As opposed to nearby countries such as Papua New Guinea and New Caledonia, the Solomon Islands has historically produced few minerals. Though its mines may not be as lucrative as its neighbors’, the country could receive great economic benefits from attracting international mining firms, as the last decade of unrest has repelled many foreign investors. China’s large appetite for minerals has made the development of new mines especially profitable. However, open pit mines cause deforestation and can release poisonous chemicals into the water supply.

The experiences of nearby countries portend the possible downsides of mineral extraction. In an extreme case, phosphate revenues temporarily gave the Micronesian island state of Nauru the highest GDP per capita in the world—until the trust fund holding the nation’s mining profits declined sharply in value. Today, the country is in a state of severe economic and environmental distress and has become heavily reliant on foreign aid.
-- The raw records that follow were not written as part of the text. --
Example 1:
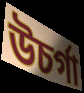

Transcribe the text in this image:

উচৰ্গা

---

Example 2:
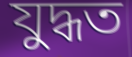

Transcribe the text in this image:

যুদ্ধত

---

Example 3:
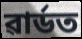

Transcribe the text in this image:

ৱাৰ্ডত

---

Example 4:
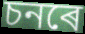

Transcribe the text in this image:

চনৰে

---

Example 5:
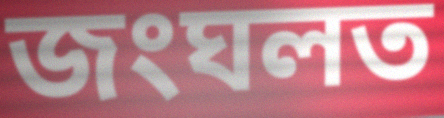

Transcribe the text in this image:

জংঘলত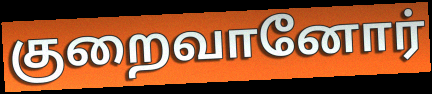
குறைவானோர்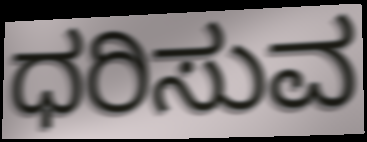
ಧರಿಸುವ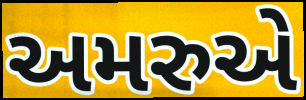
અમરુએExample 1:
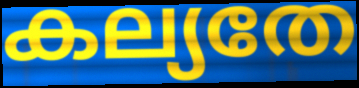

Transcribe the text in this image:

കല്യതേ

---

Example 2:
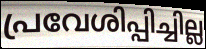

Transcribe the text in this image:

പ്രവേശിപ്പിച്ചില്ല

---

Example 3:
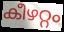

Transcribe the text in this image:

കീഴറ്റം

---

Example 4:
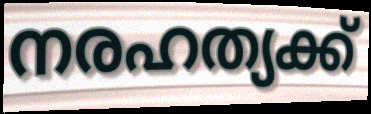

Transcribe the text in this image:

നരഹത്യക്ക്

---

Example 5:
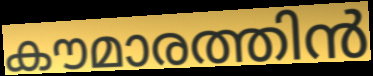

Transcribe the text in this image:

കൗമാരത്തിൻ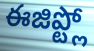
ఈజిప్ట్లో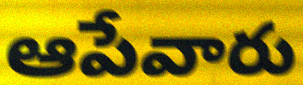
ఆపేవారుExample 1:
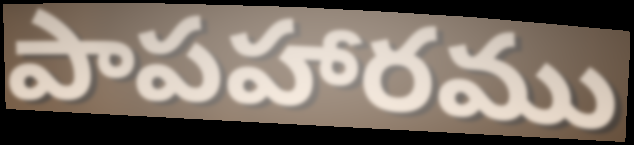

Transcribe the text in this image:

పాపహారము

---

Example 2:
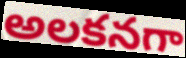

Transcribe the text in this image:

There are already worrying signs in the Solomon Islands that the Allied Gold has evaded paying taxes by misrepresenting the amount of gold it has extracted. The Malaita Ma’asina Forum suspects that the company may even further avoid paying the government by merging with another Australian mining company.
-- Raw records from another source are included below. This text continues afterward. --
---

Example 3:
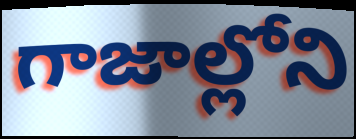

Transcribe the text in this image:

గాజాల్లోని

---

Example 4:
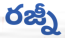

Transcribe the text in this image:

రజ్నీ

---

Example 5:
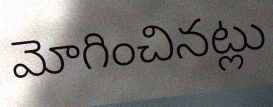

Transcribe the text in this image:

మోగించినట్లుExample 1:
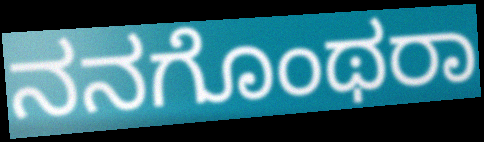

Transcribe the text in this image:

ನನಗೊಂಥರಾ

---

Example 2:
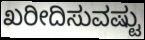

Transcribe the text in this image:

ಖರೀದಿಸುವಷ್ಟು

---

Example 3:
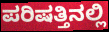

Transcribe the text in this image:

ಪರಿಷತ್ತಿನಲ್ಲಿ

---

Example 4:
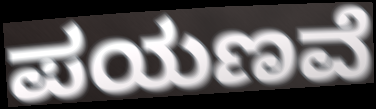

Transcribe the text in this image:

ಪಯಣವೆ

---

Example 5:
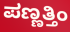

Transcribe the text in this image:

ಪಣ್ಣತ್ತಿಂ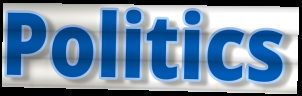
PoliticsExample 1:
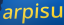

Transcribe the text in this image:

arpisu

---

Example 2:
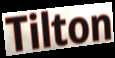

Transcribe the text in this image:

Tilton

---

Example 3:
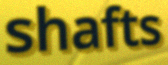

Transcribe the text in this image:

shafts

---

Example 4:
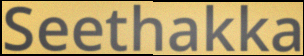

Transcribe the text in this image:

Seethakka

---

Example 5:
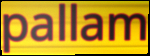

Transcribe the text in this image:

pallam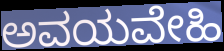
ಅವಯವೇಹಿ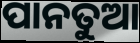
ପାନତୁଆ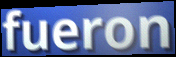
fueron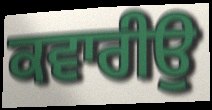
ਕਵਾਰੀਉ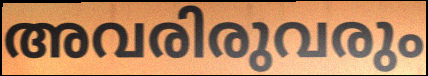
അവരിരുവരുംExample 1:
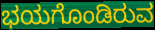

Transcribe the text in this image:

ಭಯಗೊಂಡಿರುವ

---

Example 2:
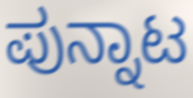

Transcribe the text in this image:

ಪುನ್ನಾಟ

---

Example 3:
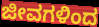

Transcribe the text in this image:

ಜೀವಗಳಿಂದ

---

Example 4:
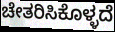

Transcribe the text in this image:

ಚೇತರಿಸಿಕೊಳ್ಳದೆ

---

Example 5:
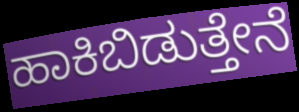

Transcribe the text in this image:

ಹಾಕಿಬಿಡುತ್ತೇನೆ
The Poor State of Child Services in Nunavut

The far northern Canadian territory Nunavut has recently instituted health and social services reforms in response to high rates of child abuse and mortality. The territorial government has established a new Department of Family Services and will soon begin an ambitious child health monitoring program. Although Canada overall has a high standard of living, sparsely populated and largely Inuit Nunavut is relatively poor and suffers from widespread social problems, especially ones that affect minors. In addition to prevalent alcoholism and a rise in once uncommon diabetes, the territory faces infant mortality rates three times as high as the Canadian average. Nunavut’s troubling child health statistics resemble those of the country’s Inuit areas at large, where child mortality rates are five times higher than average, and youths are 30 times more likely to commit suicide.

Due to limited resources, the territory’s government has had serious difficulties providing adequate childcare. For example, a recent report found that Nunavut’s Health and Social Services Department performed satisfactory criminal background checks on less than half of prospective foster parents. It also revealed that one third of social worker positions are vacant, meaning that some communities have no family councilors at all. Poor childcare has led to high levels of youth crime, an incidence of violent child abuse ten times higher than the rest of Canada, and a high school graduation rate of 40 percent (the national average is 75 percent).

“Our Children,” the territorial government’s new health program, intends to create a youth welfare database useful for future health care policy. Besides tracking health statistics, the program will also collect other related information, such as family income, nutrition, and home life. While other places in Canada have been using such systems for decades, Nunavut’s program will track children for much longer, following them from when they are in the womb until they are school-aged.

However, comments on a news article about the new system cast doubts about the government’s ability to solve Nunavut’s health problems. Some readers, apparently residents of Nunavut, were concerned about privacy, while others worried that the government would be too incompetent to administrate “Our Children” effectively. One reader wrote, “I know that sounds simple but they are talking about Nunavut, it’s like the Bermuda Triangle for information, stuff goes in and gets written down but it never leaves and nobody can ever find it.”